I would suggest breaking your workflow into smaller chunks, and focusing on one problem at a time. Remember that people here in the forum are volunteering their time to help you, this isn’t a consulting firm. So give them as many details as possible in a concise way, to help them help you.

mlauber71 · August 30, 2022, 4:02pm

@Subramanyam you could try and use the R package pdftools to extract the text. It will also extract the content of the table but there might be better ways to deal with them as we already have discussed - Solutions to "Just KNIME It!" Challenge 15, Extract Table from PDF with the help of R "tabulizer" and KNIME – KNIME Hub).

Every page will be in a table row so you might take it from there and start splitting and manipulating the header in order to get your information.

kn_example_r_pdf_read_text.knwf (95.6 KB)

Then I would agree with what @ScottF says. It is difficult to follow what you want to do and at which point the community might be able to help. BTW you can enclose data within the node (preferably in the subfolder /data/) so you can have a complete example that other people might be able to run.

Subramanyam · September 2, 2022, 3:44am

Hi @mlauber71,

I have tried the R source table extract node but I am facing the below issue.

do we have any other node which will extract the PDF details into table format so that I can proceed with next formatting.

Thanks in advance.
Subramanyam Kinthada.

mlauber71 · September 2, 2022, 4:51am

@Subramanyam you will have to install R and the package mentioned. Best to start with the official guide:

https://docs.knime.com/latest/r_installation_guide/index.html

Or you can use conda environment propagation and python to also install R.

badger101 · September 2, 2022, 5:41am

I notice this isn’t the first time this happens, @ScottF since you’ve also mentioned this a while ago to them:

In that thread, your comment (and @Daniel_Weikert 's comment too) wasn’t acknowledged at all, as in the case on this one. I’m curious to see what happens in the future.

Subramanyam · September 12, 2022, 10:00am

Hi @mlauber71,

Thanks for your suggestion,

As the above recommended process not accepting in servers do we have any other possible way to extract the details from the table in the attached PDF File.

If its possible, please kindly help me in resolving the issue.

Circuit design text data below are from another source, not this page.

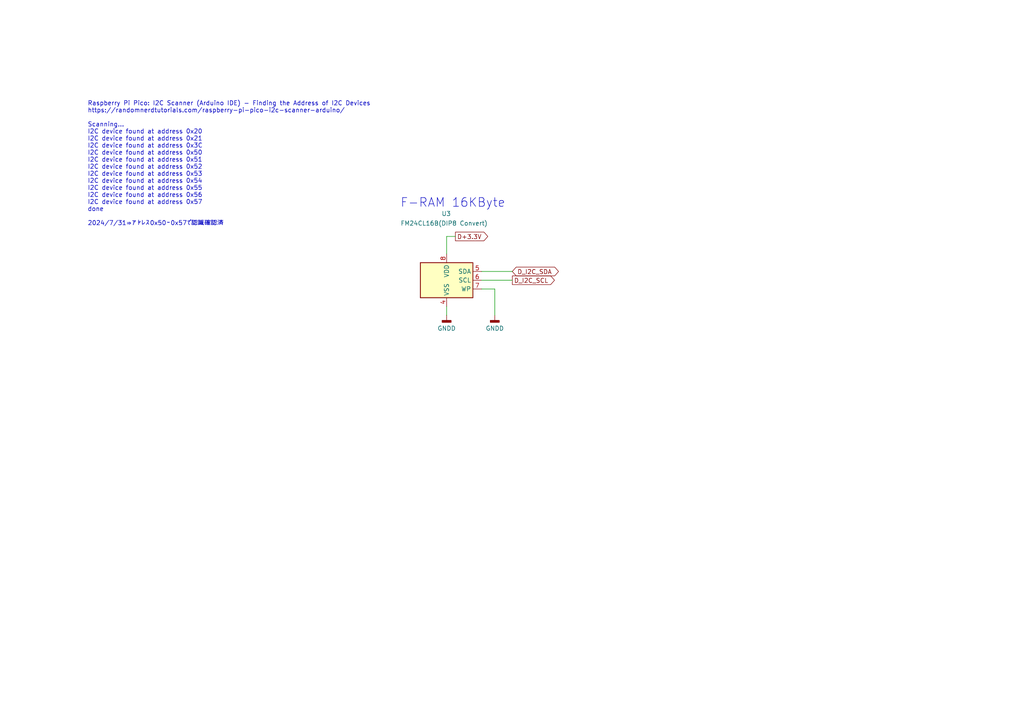
<source format=kicad_sch>
(kicad_sch
	(version 20231120)
	(generator "eeschema")
	(generator_version "8.0")
	(uuid "59108e8c-581c-44eb-9404-bf3bf12e5459")
	(paper "A4")
	
	(wire
		(pts
			(xy 139.7 81.28) (xy 148.59 81.28)
		)
		(stroke
			(width 0)
			(type default)
		)
		(uuid "03b26411-8017-4fc4-8e4a-8bec256aa83b")
	)
	(wire
		(pts
			(xy 132.08 68.58) (xy 129.54 68.58)
		)
		(stroke
			(width 0)
			(type default)
		)
		(uuid "349c9789-783b-4dc7-b1a6-83de5519fa86")
	)
	(wire
		(pts
			(xy 129.54 88.9) (xy 129.54 91.44)
		)
		(stroke
			(width 0)
			(type default)
		)
		(uuid "722458cc-2759-4307-a494-8c778a1e00cf")
	)
	(wire
		(pts
			(xy 139.7 83.82) (xy 143.51 83.82)
		)
		(stroke
			(width 0)
			(type default)
		)
		(uuid "8b2e2a5d-4d05-46d0-babb-5728b40d76b9")
	)
	(wire
		(pts
			(xy 143.51 83.82) (xy 143.51 91.44)
		)
		(stroke
			(width 0)
			(type default)
		)
		(uuid "a9bccec4-4fa1-4ab5-b750-518f2d437ce6")
	)
	(wire
		(pts
			(xy 129.54 68.58) (xy 129.54 73.66)
		)
		(stroke
			(width 0)
			(type default)
		)
		(uuid "ef3eb921-c9bb-4336-a1f3-2a268abfb220")
	)
	(wire
		(pts
			(xy 139.7 78.74) (xy 148.59 78.74)
		)
		(stroke
			(width 0)
			(type default)
		)
		(uuid "f32c1206-1e5c-4582-9fa6-cb99231e33b2")
	)
	(text "F-RAM 16KByte"
		(exclude_from_sim no)
		(at 116.078 58.928 0)
		(effects
			(font
				(size 2.54 2.54)
			)
			(justify left)
		)
		(uuid "9225e2de-2b7c-480e-bc8d-698e27eab513")
	)
	(text "Raspberry Pi Pico: I2C Scanner (Arduino IDE) - Finding the Address of I2C Devices\nhttps://randomnerdtutorials.com/raspberry-pi-pico-i2c-scanner-arduino/\n\nScanning...\nI2C device found at address 0x20\nI2C device found at address 0x21\nI2C device found at address 0x3C\nI2C device found at address 0x50\nI2C device found at address 0x51\nI2C device found at address 0x52\nI2C device found at address 0x53\nI2C device found at address 0x54\nI2C device found at address 0x55\nI2C device found at address 0x56\nI2C device found at address 0x57\ndone\n\n2024/7/31⇒アドレス0x50～0x57で認識確認済\n"
		(exclude_from_sim no)
		(at 25.4 47.498 0)
		(effects
			(font
				(size 1.27 1.27)
			)
			(justify left)
		)
		(uuid "bc361ac7-3c27-480b-befb-63f33ef62ac4")
	)
	(global_label "D_I2C_SCL"
		(shape output)
		(at 148.59 81.28 0)
		(fields_autoplaced yes)
		(effects
			(font
				(size 1.27 1.27)
			)
			(justify left)
		)
		(uuid "052a7691-cc81-411f-90db-fae136f1675a")
		(property "Intersheetrefs" "${INTERSHEET_REFS}"
			(at 158.7114 81.28 0)
			(effects
				(font
					(size 1.27 1.27)
				)
				(justify left)
				(hide yes)
			)
		)
	)
	(global_label "D_I2C_SDA"
		(shape bidirectional)
		(at 148.59 78.74 0)
		(fields_autoplaced yes)
		(effects
			(font
				(size 1.27 1.27)
			)
			(justify left)
		)
		(uuid "64f4ef00-c8cc-4f4e-9c81-ec6fcb8b477c")
		(property "Intersheetrefs" "${INTERSHEET_REFS}"
			(at 158.7114 78.74 0)
			(effects
				(font
					(size 1.27 1.27)
				)
				(justify left)
				(hide yes)
			)
		)
	)
	(global_label "D+3.3V"
		(shape output)
		(at 132.08 68.58 0)
		(fields_autoplaced yes)
		(effects
			(font
				(size 1.27 1.27)
			)
			(justify left)
		)
		(uuid "7c3b7269-0962-46c8-85d6-0f68de038f47")
		(property "Intersheetrefs" "${INTERSHEET_REFS}"
			(at 142.02 68.58 0)
			(effects
				(font
					(size 1.27 1.27)
				)
				(justify left)
				(hide yes)
			)
		)
	)
	(symbol
		(lib_id "power:GNDD")
		(at 129.54 91.44 0)
		(unit 1)
		(exclude_from_sim no)
		(in_bom yes)
		(on_board yes)
		(dnp no)
		(fields_autoplaced yes)
		(uuid "1059576f-ed36-48ab-b4fd-fa0d921dda46")
		(property "Reference" "#PWR013"
			(at 129.54 97.79 0)
			(effects
				(font
					(size 1.27 1.27)
				)
				(hide yes)
			)
		)
		(property "Value" "GNDD"
			(at 129.54 95.25 0)
			(effects
				(font
					(size 1.27 1.27)
				)
			)
		)
		(property "Footprint" ""
			(at 129.54 91.44 0)
			(effects
				(font
					(size 1.27 1.27)
				)
				(hide yes)
			)
		)
		(property "Datasheet" ""
			(at 129.54 91.44 0)
			(effects
				(font
					(size 1.27 1.27)
				)
				(hide yes)
			)
		)
		(property "Description" "Power symbol creates a global label with name \"GNDD\" , digital ground"
			(at 129.54 91.44 0)
			(effects
				(font
					(size 1.27 1.27)
				)
				(hide yes)
			)
		)
		(pin "1"
			(uuid "f14b7995-c949-4d18-9f7c-5d9e439f0a18")
		)
		(instances
			(project "controll"
				(path "/1ff8e271-54f9-42f5-8235-3acd7dcd4902/b0a9a0c5-92fc-41e6-aa57-1b5767936357"
					(reference "#PWR013")
					(unit 1)
				)
			)
		)
	)
	(symbol
		(lib_id "Memory_NVRAM:FM24CL16B")
		(at 129.54 81.28 0)
		(unit 1)
		(exclude_from_sim no)
		(in_bom yes)
		(on_board yes)
		(dnp no)
		(uuid "53732016-ebd2-4729-a62b-3841091cfda4")
		(property "Reference" "U3"
			(at 130.81 61.976 0)
			(effects
				(font
					(size 1.27 1.27)
				)
				(justify right)
			)
		)
		(property "Value" "FM24CL16B(DIP8 Convert)"
			(at 141.478 64.77 0)
			(effects
				(font
					(size 1.27 1.27)
				)
				(justify right)
			)
		)
		(property "Footprint" "Package_DIP:CERDIP-8_W7.62mm_SideBrazed_Socket"
			(at 129.54 69.85 0)
			(effects
				(font
					(size 1.27 1.27)
				)
				(hide yes)
			)
		)
		(property "Datasheet" "https://www.infineon.com/dgdl/Infineon-FM24CL16B_16-Kbit_(2_K_8)_Serial_(I2C)_F-RAM-DataSheet-v13_00-EN.pdf?fileId=8ac78c8c7d0d8da4017d0ec99cb241e9"
			(at 124.46 72.39 0)
			(effects
				(font
					(size 1.27 1.27)
				)
				(hide yes)
			)
		)
		(property "Description" "16Kb serial FRAM nonvolatile Memory, SOIC-8"
			(at 129.54 81.28 0)
			(effects
				(font
					(size 1.27 1.27)
				)
				(hide yes)
			)
		)
		(pin "4"
			(uuid "9933caab-7481-4e32-a32f-bfdba7f7c370")
		)
		(pin "3"
			(uuid "3f5fe293-2b0d-4d1c-80d5-72eea31cac37")
		)
		(pin "5"
			(uuid "4cfc67d8-ac97-43f7-b246-e38167354f0d")
		)
		(pin "7"
			(uuid "62903b0a-0994-4f1d-b867-076b63c937fc")
		)
		(pin "1"
			(uuid "6bc00ae0-8483-4f01-bfcf-685a42fd863e")
		)
		(pin "6"
			(uuid "57b6a843-fbb7-4408-b6bc-85ccdc7f1b48")
		)
		(pin "8"
			(uuid "f54640de-e1f6-4be3-a8ca-43f1810951f1")
		)
		(pin "2"
			(uuid "4039da00-68ed-4d45-8a50-e066db91688d")
		)
		(instances
			(project "controll"
				(path "/1ff8e271-54f9-42f5-8235-3acd7dcd4902/b0a9a0c5-92fc-41e6-aa57-1b5767936357"
					(reference "U3")
					(unit 1)
				)
			)
		)
	)
	(symbol
		(lib_id "power:GNDD")
		(at 143.51 91.44 0)
		(unit 1)
		(exclude_from_sim no)
		(in_bom yes)
		(on_board yes)
		(dnp no)
		(fields_autoplaced yes)
		(uuid "5aa270eb-5af1-4608-8b1e-31b7bd4eebe7")
		(property "Reference" "#PWR016"
			(at 143.51 97.79 0)
			(effects
				(font
					(size 1.27 1.27)
				)
				(hide yes)
			)
		)
		(property "Value" "GNDD"
			(at 143.51 95.25 0)
			(effects
				(font
					(size 1.27 1.27)
				)
			)
		)
		(property "Footprint" ""
			(at 143.51 91.44 0)
			(effects
				(font
					(size 1.27 1.27)
				)
				(hide yes)
			)
		)
		(property "Datasheet" ""
			(at 143.51 91.44 0)
			(effects
				(font
					(size 1.27 1.27)
				)
				(hide yes)
			)
		)
		(property "Description" "Power symbol creates a global label with name \"GNDD\" , digital ground"
			(at 143.51 91.44 0)
			(effects
				(font
					(size 1.27 1.27)
				)
				(hide yes)
			)
		)
		(pin "1"
			(uuid "f4c20c8d-aa6e-41de-812a-9511ef938229")
		)
		(instances
			(project "controll"
				(path "/1ff8e271-54f9-42f5-8235-3acd7dcd4902/b0a9a0c5-92fc-41e6-aa57-1b5767936357"
					(reference "#PWR016")
					(unit 1)
				)
			)
		)
	)
)

</source>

Attaching the PDF file with .docx extension. This is a dummy data.
SG 4503089325.pdf.docx (63.2 KB)

Thanks in advance,
Subramanyam Kinthada.

Subramanyam · September 14, 2022, 6:11pm

Hi Team,

while installing rserve using the below commands using Rtools42 I am facing the below error. Please help me in resolving the issue. Please refer to the below screen shot

Thanks,
Subramanyam Kinthada.

mlauber71 · September 14, 2022, 9:00pm

@Subramanyam installing R and make it work with knime still might face some challenges. You might want to start by reading the official guide

https://docs.knime.com/latest/r_installation_guide/index.html#_introduction

For the installation of Rserve (which you will need) these entry might help:

Then there is the collection sich also describes the option to use Conda Environment Propagation to install R and necessary dependencies with the help of conda.

Here is the conda and R installation with an example (maybe use Miniforge as your conda environment installer https://github.com/conda-forge/miniforg)

system · December 13, 2022, 9:01pm

This topic was automatically closed 90 days after the last reply. New replies are no longer allowed.